On Loving Someone With a Rare Neuroimmune Disorder

By Evan Flickinger


I’ve sometimes found myself wondering if there is any similarity between opening one’s heart up to someone else and opening one’s spine for a spinal tap. It would be wrong of me to act like I at all understand the pain and fear of a thousand “minimally invasive” procedures or the ways that hospital wristbands leave scars that run deeper than skin. But I do love someone who has been there and who has seen and felt things I won’t ever know.

My girlfriend was diagnosed with a rare neuroimmune disorder when she was very young—too young to really get what that meant. It changed her life, her destiny, and the very fabric of who she is. I’ve seen her story written out across countless different publications and websites, but none of that ever really reaches me. This community isn’t my world, but she is, and so I’ve come to my own understanding of her story.
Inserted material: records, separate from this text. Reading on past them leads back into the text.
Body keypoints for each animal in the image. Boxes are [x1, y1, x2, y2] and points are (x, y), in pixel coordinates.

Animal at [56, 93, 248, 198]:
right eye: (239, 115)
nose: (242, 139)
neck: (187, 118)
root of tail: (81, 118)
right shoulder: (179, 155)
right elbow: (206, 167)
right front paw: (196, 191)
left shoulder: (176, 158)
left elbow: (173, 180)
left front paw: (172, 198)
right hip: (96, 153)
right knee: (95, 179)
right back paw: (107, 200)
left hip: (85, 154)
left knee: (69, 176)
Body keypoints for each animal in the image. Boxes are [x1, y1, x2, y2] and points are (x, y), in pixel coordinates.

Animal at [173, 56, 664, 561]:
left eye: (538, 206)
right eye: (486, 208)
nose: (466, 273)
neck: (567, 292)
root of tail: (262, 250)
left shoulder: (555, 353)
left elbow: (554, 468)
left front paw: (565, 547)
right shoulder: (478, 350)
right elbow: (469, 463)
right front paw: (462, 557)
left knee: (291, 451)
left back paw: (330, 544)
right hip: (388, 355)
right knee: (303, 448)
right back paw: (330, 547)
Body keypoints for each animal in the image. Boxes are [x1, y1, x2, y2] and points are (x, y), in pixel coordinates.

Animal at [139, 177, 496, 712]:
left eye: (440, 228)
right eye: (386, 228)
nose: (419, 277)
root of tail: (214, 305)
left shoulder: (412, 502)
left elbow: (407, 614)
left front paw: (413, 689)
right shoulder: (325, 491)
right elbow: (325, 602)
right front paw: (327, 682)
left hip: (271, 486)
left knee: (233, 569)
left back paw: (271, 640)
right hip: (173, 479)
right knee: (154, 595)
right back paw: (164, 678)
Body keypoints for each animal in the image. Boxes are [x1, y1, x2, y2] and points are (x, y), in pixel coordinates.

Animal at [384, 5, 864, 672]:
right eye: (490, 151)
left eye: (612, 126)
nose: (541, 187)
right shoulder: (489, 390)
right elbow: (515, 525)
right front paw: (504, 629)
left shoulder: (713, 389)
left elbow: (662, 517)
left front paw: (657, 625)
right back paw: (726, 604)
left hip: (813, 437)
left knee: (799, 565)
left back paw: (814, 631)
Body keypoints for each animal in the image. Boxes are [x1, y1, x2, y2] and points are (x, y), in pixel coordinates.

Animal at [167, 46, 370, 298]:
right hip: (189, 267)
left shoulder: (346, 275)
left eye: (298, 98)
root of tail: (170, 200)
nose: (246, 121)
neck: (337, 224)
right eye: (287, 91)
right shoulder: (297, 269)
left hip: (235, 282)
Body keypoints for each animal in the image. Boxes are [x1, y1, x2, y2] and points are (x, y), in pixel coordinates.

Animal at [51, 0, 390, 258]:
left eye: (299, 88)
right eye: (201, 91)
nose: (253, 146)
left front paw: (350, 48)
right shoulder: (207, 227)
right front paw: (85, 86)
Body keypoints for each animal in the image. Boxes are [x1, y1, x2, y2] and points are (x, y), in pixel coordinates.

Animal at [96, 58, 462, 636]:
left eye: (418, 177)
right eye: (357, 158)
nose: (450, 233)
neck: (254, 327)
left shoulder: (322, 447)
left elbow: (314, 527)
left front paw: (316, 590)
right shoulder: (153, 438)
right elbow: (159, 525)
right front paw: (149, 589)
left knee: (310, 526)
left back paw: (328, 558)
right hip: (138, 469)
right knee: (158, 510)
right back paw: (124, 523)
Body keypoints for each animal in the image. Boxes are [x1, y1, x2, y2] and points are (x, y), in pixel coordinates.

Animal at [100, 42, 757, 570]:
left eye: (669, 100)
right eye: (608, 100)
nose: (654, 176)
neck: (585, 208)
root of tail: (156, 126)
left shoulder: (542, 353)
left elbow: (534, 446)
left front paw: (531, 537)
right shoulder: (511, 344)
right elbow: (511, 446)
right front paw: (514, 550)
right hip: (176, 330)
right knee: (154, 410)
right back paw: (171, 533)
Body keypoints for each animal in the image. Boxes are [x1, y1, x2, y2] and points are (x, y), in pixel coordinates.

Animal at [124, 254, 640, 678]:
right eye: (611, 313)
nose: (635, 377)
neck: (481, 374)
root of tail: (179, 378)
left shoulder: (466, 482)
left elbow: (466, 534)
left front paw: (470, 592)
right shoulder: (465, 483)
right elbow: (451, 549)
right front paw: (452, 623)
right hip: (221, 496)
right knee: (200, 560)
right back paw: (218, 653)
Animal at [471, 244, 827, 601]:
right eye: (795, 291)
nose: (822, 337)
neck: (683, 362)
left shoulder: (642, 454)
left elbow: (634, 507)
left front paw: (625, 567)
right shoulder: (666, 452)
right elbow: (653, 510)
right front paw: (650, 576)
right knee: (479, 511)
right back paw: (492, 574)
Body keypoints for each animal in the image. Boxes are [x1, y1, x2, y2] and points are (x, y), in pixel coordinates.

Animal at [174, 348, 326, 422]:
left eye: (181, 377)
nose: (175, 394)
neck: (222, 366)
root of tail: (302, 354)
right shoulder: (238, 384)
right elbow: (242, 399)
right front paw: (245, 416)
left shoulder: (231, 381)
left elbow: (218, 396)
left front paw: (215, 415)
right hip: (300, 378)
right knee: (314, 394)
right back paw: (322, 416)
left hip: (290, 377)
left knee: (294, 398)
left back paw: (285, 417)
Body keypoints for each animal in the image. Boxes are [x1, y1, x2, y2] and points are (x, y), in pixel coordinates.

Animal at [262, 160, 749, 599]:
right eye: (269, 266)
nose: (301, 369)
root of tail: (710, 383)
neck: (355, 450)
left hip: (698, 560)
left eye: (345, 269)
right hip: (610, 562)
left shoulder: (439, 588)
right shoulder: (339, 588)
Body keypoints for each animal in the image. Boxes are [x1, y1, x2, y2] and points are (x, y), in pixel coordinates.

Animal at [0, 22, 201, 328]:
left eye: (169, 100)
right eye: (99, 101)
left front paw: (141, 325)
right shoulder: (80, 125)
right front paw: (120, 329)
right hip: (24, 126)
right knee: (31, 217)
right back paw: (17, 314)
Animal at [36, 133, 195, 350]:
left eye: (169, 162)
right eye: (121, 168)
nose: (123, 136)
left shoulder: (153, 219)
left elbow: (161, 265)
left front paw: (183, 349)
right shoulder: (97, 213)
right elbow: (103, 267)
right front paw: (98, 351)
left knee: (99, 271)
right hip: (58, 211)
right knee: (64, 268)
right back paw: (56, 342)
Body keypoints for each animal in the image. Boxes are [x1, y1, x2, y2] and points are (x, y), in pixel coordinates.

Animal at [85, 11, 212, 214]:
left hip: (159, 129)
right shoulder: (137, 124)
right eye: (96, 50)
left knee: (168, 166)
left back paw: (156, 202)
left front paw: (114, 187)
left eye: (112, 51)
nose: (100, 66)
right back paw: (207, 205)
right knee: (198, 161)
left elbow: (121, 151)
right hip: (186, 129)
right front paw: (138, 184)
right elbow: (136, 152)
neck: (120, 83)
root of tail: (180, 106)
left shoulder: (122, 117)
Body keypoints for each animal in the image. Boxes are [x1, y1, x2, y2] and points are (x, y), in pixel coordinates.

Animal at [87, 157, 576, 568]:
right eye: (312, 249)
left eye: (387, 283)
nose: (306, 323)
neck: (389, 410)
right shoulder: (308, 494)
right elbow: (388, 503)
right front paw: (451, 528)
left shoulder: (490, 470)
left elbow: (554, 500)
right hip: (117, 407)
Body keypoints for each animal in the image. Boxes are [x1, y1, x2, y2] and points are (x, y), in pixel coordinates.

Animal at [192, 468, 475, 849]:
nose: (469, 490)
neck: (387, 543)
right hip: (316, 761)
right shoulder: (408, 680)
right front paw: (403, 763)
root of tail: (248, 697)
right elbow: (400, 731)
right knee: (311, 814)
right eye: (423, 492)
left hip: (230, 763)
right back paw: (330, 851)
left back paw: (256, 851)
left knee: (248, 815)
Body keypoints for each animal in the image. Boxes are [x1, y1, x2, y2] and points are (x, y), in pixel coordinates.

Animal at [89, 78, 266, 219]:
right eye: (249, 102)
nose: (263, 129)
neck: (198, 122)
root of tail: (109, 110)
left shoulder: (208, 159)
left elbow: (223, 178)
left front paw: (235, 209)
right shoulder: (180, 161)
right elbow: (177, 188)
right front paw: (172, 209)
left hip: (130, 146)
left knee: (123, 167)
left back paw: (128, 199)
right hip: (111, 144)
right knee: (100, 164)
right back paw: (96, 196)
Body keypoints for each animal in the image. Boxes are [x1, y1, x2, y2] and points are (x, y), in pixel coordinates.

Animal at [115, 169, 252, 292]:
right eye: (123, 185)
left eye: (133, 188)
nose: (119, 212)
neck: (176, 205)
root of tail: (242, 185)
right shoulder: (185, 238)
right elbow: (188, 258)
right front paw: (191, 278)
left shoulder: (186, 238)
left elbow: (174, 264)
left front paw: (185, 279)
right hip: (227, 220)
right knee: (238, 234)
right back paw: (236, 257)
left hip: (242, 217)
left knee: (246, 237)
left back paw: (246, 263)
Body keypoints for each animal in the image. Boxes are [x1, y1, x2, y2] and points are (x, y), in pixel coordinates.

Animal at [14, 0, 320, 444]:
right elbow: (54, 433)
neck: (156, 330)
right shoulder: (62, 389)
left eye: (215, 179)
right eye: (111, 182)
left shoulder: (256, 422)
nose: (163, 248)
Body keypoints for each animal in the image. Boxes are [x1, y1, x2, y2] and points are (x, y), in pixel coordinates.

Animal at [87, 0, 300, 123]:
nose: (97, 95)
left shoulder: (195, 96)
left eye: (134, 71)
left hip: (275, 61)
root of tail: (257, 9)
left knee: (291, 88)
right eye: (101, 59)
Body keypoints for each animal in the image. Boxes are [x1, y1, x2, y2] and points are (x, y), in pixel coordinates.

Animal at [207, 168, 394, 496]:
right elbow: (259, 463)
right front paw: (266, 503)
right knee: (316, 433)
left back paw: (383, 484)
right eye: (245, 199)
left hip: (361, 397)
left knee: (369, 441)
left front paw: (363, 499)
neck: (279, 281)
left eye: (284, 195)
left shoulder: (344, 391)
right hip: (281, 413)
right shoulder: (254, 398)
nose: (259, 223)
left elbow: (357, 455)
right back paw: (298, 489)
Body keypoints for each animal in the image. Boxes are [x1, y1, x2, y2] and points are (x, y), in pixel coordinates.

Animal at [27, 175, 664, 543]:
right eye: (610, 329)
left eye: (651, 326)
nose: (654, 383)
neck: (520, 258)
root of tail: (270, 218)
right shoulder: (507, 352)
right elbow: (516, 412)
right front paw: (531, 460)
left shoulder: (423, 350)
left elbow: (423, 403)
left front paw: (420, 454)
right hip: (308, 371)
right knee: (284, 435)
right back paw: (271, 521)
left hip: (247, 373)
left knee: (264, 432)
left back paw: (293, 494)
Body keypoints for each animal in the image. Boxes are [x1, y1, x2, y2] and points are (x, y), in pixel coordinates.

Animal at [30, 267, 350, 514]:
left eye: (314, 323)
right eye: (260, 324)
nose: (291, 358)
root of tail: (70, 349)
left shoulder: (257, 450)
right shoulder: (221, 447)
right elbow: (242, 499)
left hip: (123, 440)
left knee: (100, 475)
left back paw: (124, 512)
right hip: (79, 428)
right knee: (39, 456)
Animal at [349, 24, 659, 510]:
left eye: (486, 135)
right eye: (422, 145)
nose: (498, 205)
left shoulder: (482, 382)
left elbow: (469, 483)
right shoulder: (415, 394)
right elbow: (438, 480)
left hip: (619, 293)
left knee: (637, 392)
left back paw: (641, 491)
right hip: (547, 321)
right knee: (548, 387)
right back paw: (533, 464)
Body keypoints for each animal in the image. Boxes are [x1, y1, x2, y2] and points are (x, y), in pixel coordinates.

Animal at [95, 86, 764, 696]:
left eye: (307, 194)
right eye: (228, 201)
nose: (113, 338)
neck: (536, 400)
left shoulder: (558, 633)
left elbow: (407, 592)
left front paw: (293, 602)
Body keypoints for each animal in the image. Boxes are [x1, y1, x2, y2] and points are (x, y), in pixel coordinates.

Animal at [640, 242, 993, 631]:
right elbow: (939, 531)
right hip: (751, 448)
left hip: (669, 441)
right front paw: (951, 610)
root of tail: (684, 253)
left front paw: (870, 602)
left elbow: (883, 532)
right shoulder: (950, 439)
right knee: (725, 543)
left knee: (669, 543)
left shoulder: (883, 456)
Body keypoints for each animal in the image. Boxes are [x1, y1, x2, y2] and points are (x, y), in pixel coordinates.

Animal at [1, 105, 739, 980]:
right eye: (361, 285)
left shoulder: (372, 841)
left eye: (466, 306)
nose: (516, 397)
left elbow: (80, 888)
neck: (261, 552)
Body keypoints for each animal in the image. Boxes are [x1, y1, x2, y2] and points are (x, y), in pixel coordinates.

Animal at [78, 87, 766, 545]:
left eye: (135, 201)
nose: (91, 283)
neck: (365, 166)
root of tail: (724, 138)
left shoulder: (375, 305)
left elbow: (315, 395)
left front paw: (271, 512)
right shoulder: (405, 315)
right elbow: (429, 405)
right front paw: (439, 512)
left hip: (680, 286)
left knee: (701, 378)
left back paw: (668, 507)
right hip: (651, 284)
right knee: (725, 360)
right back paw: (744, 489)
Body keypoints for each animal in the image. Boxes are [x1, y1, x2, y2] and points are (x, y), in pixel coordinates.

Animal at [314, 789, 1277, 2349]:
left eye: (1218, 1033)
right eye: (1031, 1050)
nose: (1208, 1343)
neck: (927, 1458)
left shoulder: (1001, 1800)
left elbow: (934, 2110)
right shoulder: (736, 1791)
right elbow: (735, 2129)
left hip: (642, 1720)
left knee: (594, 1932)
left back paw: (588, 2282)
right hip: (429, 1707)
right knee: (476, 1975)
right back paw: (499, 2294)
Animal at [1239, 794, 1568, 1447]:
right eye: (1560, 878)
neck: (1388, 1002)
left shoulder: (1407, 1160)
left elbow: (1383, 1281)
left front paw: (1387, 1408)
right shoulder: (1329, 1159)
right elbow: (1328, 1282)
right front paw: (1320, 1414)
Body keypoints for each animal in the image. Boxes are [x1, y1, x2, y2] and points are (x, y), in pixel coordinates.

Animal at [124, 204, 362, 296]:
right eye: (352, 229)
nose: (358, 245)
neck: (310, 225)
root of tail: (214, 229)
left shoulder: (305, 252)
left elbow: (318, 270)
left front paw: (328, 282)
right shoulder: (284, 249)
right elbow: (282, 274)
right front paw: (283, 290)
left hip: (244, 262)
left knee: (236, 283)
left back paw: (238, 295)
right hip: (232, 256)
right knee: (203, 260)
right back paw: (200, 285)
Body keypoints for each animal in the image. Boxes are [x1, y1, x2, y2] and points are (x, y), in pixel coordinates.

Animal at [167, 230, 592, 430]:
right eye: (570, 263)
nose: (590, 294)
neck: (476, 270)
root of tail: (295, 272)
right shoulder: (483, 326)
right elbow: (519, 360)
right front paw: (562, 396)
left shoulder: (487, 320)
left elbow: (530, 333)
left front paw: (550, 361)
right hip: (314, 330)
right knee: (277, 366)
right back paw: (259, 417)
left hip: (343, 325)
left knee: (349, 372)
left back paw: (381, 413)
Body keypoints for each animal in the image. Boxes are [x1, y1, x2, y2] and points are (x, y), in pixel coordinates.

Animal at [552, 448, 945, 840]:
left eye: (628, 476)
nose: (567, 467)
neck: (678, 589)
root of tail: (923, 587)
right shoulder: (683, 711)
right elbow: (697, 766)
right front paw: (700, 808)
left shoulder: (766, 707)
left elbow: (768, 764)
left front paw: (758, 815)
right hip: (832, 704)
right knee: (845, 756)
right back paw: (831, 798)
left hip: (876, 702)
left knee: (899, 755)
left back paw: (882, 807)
When we talk about her childhood, there are a lot of questions that I can’t always bring myself to ask. Could you walk then? Did it hurt when you were at Disney? When did you realize you might die?

I love her more than I love myself, but the worlds we grew up in couldn’t have been more different. Death to me has always been something that just happens to people sometimes, not a ghost that haunts every memory. Hospitals are where you go when Grandma falls again, not the place where you stay for long after every flower wilts and every balloon loses air. Doctors are people who can answer stupid questions, not just an ignorant avenue for recommendations to specialists who might not know any better. Pain is the exception, not the rule.

The first time our worlds collided was at an infusion center that smelled like cologne and coffee.  She was the youngest person in the building by at least twenty years.  They gave her a pillow for her arm and spent close to twenty minutes poking around for a vein.  She could operate the little machine better than they could, and she knew the answer to every question before it was asked.

I remember thinking to myself that this is horrible, but she said it was routine—chemotherapy twice a year for more than a decade.  It’s horrible that it’s routine, and I hate the way I had to close my eyes when they finally got the needle in.

I read to her for hours during the infusion—my stories and books. I didn’t let myself cry even when I wanted to, because this was supposed to be a good thing, to be hurt horribly in order to live. I didn’t have a right to be scared when she had been scared for too long.

She’s a strong person, stronger than me. She could barely walk after, but she was still beautiful even in fluorescent lighting and with a sheen of sweat on her face.

It’s funny that when we first started dating, she was afraid of what she was signing me up for. She didn’t think she could ever be loved. I didn’t think I could ever love someone so much as her.

Another round of chemo is coming up soon—the second in a cycle that’s going to be a routine part of my life too—and I’m not as scared this time. I know I’ve made the right choice.